Task brief -> Scan the lines below for the word "Left". Copy each line you find it in.

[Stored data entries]
'''
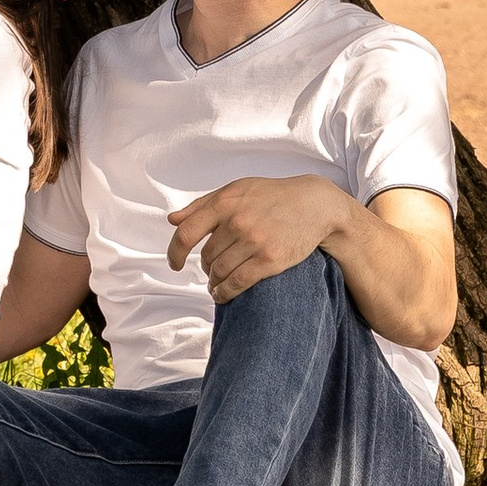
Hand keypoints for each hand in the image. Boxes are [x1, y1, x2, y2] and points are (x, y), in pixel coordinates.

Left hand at [167, 173, 351, 302]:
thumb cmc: (271, 196)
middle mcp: (237, 222)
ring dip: (214, 283)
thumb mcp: (236, 190)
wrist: (314, 205)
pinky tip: (222, 294)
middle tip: (211, 271)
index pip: (186, 233)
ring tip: (215, 285)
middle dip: (205, 268)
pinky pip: (237, 282)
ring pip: (220, 272)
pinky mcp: (270, 260)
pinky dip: (225, 292)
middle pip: (206, 257)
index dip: (175, 252)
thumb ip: (202, 205)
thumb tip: (172, 220)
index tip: (175, 264)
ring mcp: (254, 241)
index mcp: (225, 203)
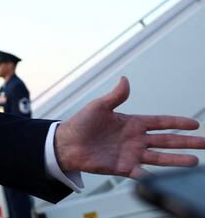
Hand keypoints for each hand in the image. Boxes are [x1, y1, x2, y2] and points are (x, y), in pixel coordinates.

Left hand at [55, 76, 204, 178]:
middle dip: (186, 142)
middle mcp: (135, 139)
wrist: (65, 144)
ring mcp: (130, 154)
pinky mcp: (122, 168)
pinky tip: (166, 178)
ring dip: (177, 160)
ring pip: (160, 158)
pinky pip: (141, 174)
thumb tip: (125, 79)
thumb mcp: (98, 106)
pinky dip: (152, 177)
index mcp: (131, 123)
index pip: (160, 122)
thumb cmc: (80, 124)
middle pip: (166, 140)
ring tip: (195, 161)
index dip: (177, 123)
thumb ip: (114, 96)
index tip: (194, 124)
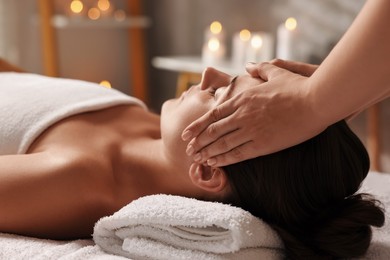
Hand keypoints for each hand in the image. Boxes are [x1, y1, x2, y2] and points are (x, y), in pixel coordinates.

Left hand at [182, 61, 326, 166]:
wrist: (316, 101)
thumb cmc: (298, 86)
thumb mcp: (276, 72)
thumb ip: (259, 69)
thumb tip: (248, 66)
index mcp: (243, 98)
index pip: (213, 114)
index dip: (197, 125)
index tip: (187, 133)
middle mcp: (242, 115)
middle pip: (213, 131)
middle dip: (198, 142)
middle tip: (187, 150)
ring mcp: (251, 130)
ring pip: (221, 144)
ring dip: (206, 152)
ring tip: (195, 159)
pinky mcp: (263, 144)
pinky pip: (237, 154)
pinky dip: (223, 159)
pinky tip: (214, 163)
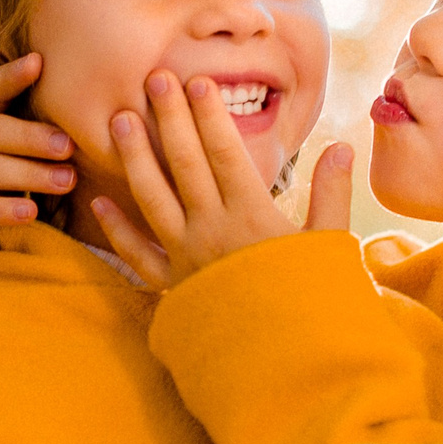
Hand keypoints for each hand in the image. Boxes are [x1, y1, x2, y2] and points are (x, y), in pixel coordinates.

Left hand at [90, 69, 354, 283]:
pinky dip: (117, 229)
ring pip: (152, 198)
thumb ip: (332, 193)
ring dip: (136, 157)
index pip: (225, 153)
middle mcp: (211, 231)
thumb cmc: (314, 303)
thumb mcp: (330, 246)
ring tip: (121, 120)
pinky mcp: (172, 288)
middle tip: (154, 79)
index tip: (199, 81)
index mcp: (251, 216)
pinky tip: (101, 201)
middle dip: (169, 118)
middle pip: (184, 164)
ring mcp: (186, 258)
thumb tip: (341, 145)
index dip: (210, 115)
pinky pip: (137, 255)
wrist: (287, 364)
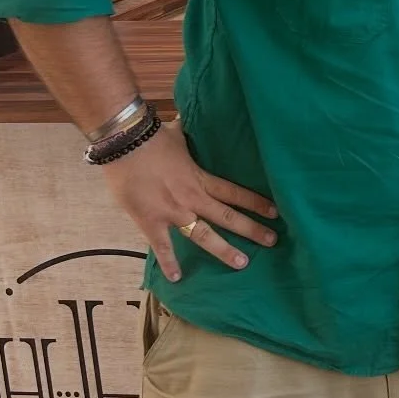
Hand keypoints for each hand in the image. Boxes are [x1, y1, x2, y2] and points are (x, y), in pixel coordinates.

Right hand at [99, 119, 278, 281]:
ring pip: (204, 236)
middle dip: (252, 229)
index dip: (256, 203)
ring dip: (224, 250)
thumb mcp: (177, 134)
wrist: (124, 142)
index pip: (235, 193)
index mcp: (201, 178)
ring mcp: (173, 212)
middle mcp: (193, 198)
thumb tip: (190, 118)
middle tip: (272, 241)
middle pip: (229, 217)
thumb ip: (187, 133)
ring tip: (242, 264)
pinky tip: (177, 279)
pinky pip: (162, 246)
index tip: (275, 213)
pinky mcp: (150, 221)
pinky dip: (169, 263)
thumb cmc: (151, 136)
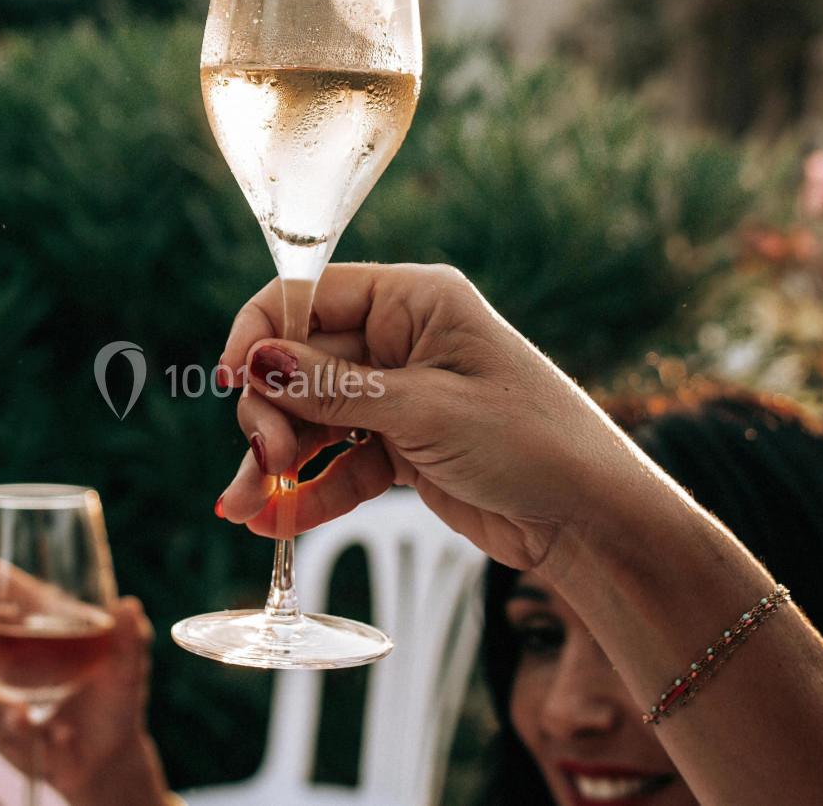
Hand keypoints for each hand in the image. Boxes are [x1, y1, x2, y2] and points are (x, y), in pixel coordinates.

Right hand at [0, 551, 167, 805]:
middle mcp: (8, 652)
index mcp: (37, 622)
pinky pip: (0, 729)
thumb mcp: (128, 665)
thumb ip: (130, 636)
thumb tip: (128, 606)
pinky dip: (25, 731)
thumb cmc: (115, 694)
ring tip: (23, 716)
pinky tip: (57, 737)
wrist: (111, 755)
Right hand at [216, 263, 646, 572]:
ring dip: (276, 465)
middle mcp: (401, 341)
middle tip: (265, 464)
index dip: (260, 333)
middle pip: (300, 365)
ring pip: (313, 421)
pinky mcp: (402, 448)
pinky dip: (310, 494)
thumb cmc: (531, 441)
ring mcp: (399, 396)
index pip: (309, 295)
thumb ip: (333, 388)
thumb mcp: (425, 411)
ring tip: (241, 511)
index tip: (231, 381)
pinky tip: (273, 526)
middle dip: (270, 415)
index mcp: (414, 301)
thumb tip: (255, 360)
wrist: (591, 519)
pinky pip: (340, 464)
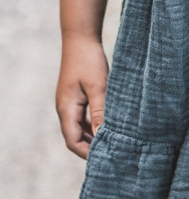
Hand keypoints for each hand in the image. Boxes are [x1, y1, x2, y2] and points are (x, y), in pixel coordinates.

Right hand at [55, 34, 108, 158]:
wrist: (80, 39)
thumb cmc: (89, 61)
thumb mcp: (98, 87)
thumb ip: (100, 112)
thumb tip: (102, 137)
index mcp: (66, 109)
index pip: (72, 142)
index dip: (87, 154)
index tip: (106, 160)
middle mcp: (64, 108)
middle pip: (74, 138)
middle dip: (91, 148)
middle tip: (113, 154)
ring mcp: (69, 102)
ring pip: (79, 128)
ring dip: (92, 136)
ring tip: (113, 142)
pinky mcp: (75, 96)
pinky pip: (82, 117)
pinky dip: (93, 125)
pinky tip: (108, 125)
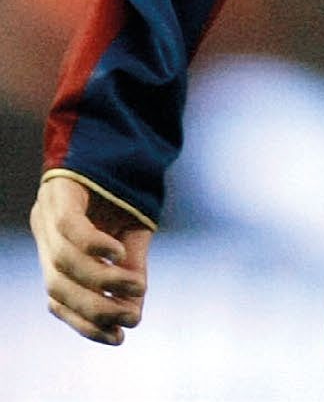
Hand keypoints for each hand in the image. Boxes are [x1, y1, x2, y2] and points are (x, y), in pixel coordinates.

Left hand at [30, 173, 152, 345]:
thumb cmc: (125, 184)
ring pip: (63, 263)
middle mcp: (44, 234)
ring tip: (136, 287)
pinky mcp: (61, 191)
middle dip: (94, 310)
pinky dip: (94, 245)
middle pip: (58, 287)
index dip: (84, 324)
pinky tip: (118, 253)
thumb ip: (130, 269)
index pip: (58, 300)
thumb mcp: (132, 232)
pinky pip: (71, 228)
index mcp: (55, 248)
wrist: (120, 128)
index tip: (118, 338)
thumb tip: (136, 313)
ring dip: (100, 282)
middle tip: (130, 319)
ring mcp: (48, 213)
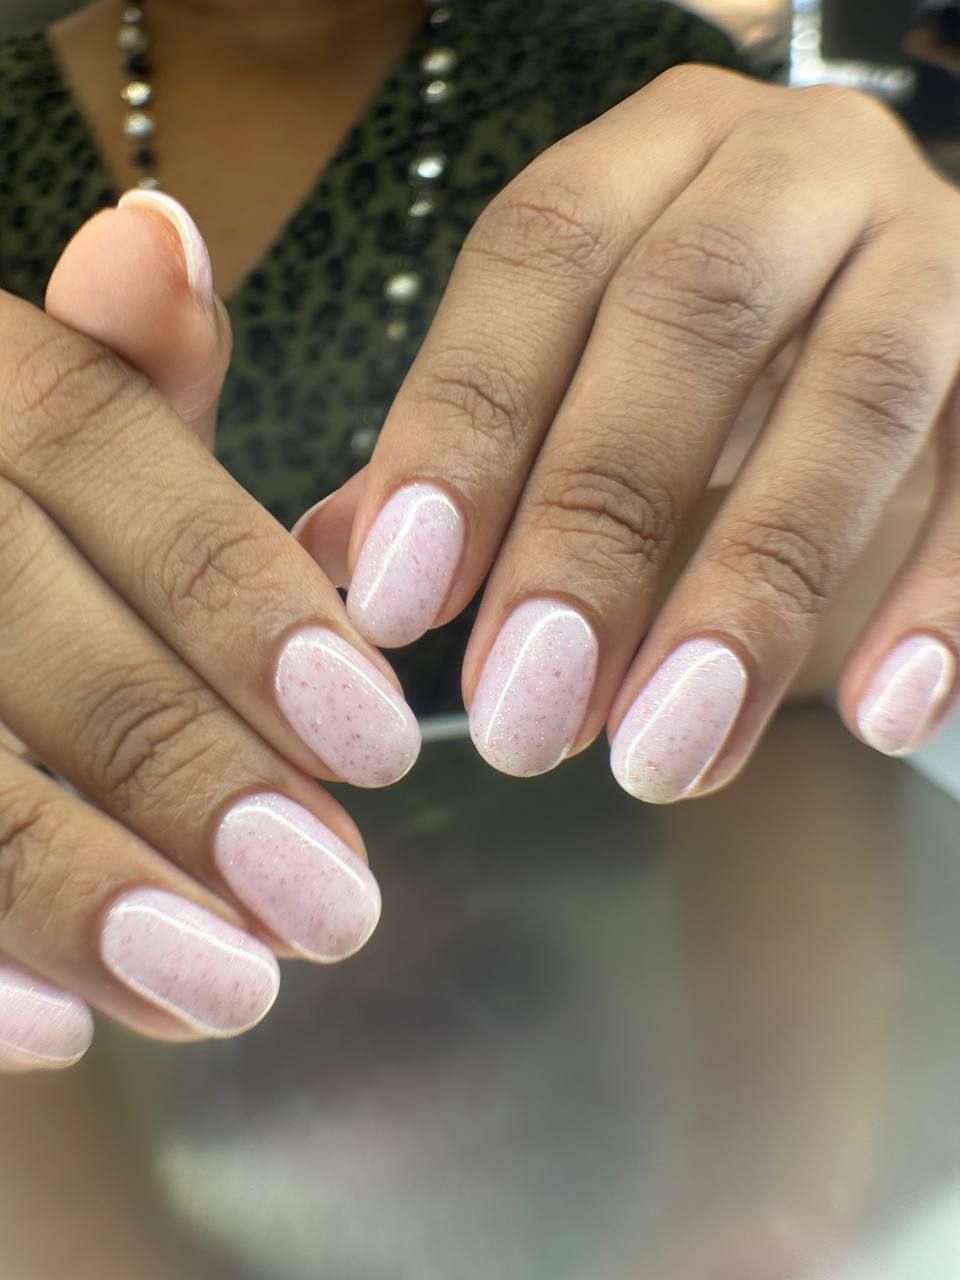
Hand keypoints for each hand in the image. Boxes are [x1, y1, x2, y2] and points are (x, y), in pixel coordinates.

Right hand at [0, 193, 418, 1071]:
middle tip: (330, 906)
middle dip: (186, 770)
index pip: (92, 439)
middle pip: (20, 610)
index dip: (242, 594)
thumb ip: (116, 374)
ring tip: (224, 988)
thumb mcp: (29, 424)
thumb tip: (160, 236)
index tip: (375, 741)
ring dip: (76, 886)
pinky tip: (59, 1029)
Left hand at [300, 65, 959, 798]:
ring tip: (670, 750)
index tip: (404, 603)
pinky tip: (883, 715)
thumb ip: (468, 440)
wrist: (876, 276)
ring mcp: (929, 249)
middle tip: (528, 714)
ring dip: (754, 592)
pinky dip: (945, 596)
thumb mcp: (576, 354)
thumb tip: (337, 562)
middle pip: (690, 320)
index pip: (537, 259)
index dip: (465, 426)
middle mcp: (793, 171)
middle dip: (599, 530)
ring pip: (858, 397)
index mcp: (650, 158)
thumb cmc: (695, 342)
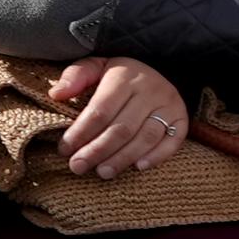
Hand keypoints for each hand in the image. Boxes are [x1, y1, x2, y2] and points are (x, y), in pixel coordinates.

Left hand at [52, 54, 193, 177]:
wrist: (159, 69)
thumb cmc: (118, 75)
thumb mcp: (96, 66)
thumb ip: (75, 77)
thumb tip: (56, 95)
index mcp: (125, 76)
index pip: (100, 110)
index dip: (80, 133)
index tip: (64, 149)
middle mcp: (150, 90)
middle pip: (121, 128)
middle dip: (97, 151)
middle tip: (77, 167)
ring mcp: (169, 105)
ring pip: (145, 137)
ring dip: (122, 158)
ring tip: (102, 172)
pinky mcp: (181, 118)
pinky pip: (172, 141)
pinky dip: (157, 156)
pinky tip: (138, 167)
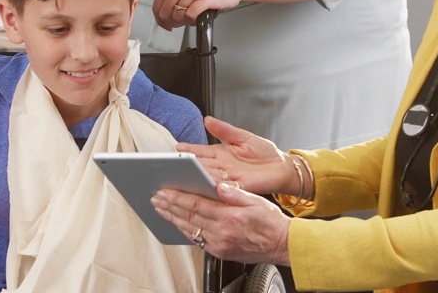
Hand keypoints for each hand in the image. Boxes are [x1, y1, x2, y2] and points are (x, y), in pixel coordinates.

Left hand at [152, 178, 291, 266]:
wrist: (281, 245)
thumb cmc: (271, 223)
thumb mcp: (257, 202)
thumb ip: (236, 193)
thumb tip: (219, 186)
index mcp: (230, 217)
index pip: (197, 205)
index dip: (178, 198)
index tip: (164, 192)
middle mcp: (222, 233)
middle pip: (189, 217)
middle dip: (170, 207)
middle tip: (156, 198)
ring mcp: (219, 245)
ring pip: (190, 230)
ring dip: (173, 218)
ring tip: (161, 209)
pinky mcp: (220, 252)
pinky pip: (198, 240)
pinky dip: (185, 230)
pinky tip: (178, 223)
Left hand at [153, 0, 245, 28]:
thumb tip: (165, 10)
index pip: (157, 3)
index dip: (159, 18)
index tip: (163, 23)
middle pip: (165, 11)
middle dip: (169, 22)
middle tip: (176, 25)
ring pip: (177, 14)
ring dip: (182, 22)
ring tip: (189, 20)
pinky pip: (190, 15)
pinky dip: (192, 21)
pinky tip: (196, 19)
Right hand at [177, 117, 299, 196]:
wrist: (282, 166)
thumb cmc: (265, 152)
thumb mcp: (243, 136)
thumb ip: (225, 130)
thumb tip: (207, 120)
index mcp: (221, 154)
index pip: (201, 152)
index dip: (189, 151)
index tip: (176, 149)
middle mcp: (222, 167)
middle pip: (200, 166)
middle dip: (186, 166)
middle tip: (171, 165)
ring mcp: (229, 178)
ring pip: (208, 177)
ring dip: (196, 177)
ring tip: (183, 174)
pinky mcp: (240, 187)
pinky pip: (224, 188)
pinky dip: (214, 186)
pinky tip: (205, 183)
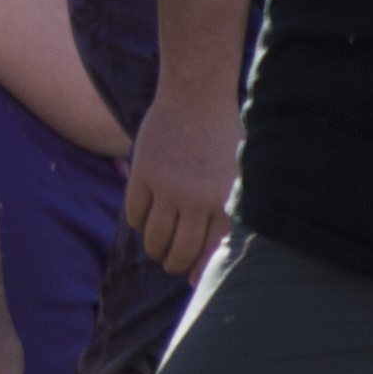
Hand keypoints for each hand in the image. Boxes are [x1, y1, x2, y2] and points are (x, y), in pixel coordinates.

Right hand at [122, 69, 242, 280]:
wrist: (197, 95)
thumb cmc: (223, 135)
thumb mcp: (237, 173)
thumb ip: (229, 208)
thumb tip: (210, 252)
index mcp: (225, 201)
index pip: (211, 250)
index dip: (199, 270)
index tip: (191, 279)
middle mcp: (197, 199)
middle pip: (180, 249)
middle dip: (174, 263)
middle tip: (171, 263)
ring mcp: (168, 187)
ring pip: (155, 237)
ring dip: (155, 249)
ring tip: (157, 250)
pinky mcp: (143, 175)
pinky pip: (135, 214)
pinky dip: (138, 223)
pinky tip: (144, 221)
'''
Solution to the problem ->
Left hand at [167, 173, 351, 302]:
Left hand at [55, 76, 204, 178]:
Left hand at [182, 61, 326, 166]:
Left hand at [90, 69, 354, 283]:
Left hand at [30, 173, 152, 345]:
Left hand at [300, 65, 959, 798]:
Left hand at [52, 54, 193, 177]:
Left hand at [152, 178, 291, 266]:
Left hand at [153, 0, 245, 28]:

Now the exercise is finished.